> EXERCISE INSTRUCTIONS
Return the records word for word from the start through the line containing "David Saint-Jacques, médecin de famille", including that line and leaving out the pictures.
----------------
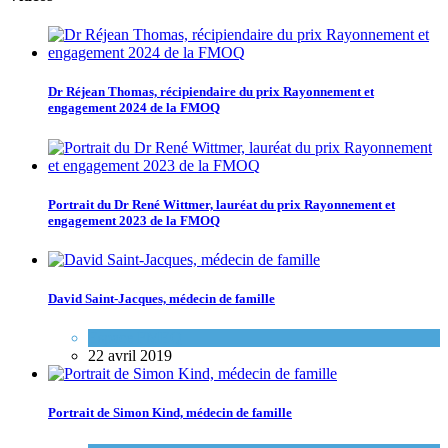
Dr Réjean Thomas, récipiendaire du prix Rayonnement et
engagement 2024 de la FMOQ
Les meilleurs conseils d’un médecin de famille d’expérience
Portrait du Dr René Wittmer, lauréat du prix Rayonnement et
engagement 2023 de la FMOQ
Variétés de pratique
1 mai 2026
David Saint-Jacques, médecin de famille
Espace FMEQ
22 avril 2019
Portrait de Simon Kind, médecin de famille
----------------
> SOLVED PROBLEM
Dr Réjean Thomas, récipiendaire du prix Rayonnement et
engagement 2024 de la FMOQ
Les meilleurs conseils d’un médecin de famille d’expérience
Portrait du Dr René Wittmer, lauréat du prix Rayonnement et
engagement 2023 de la FMOQ
Variétés de pratique
1 mai 2026
David Saint-Jacques, médecin de famille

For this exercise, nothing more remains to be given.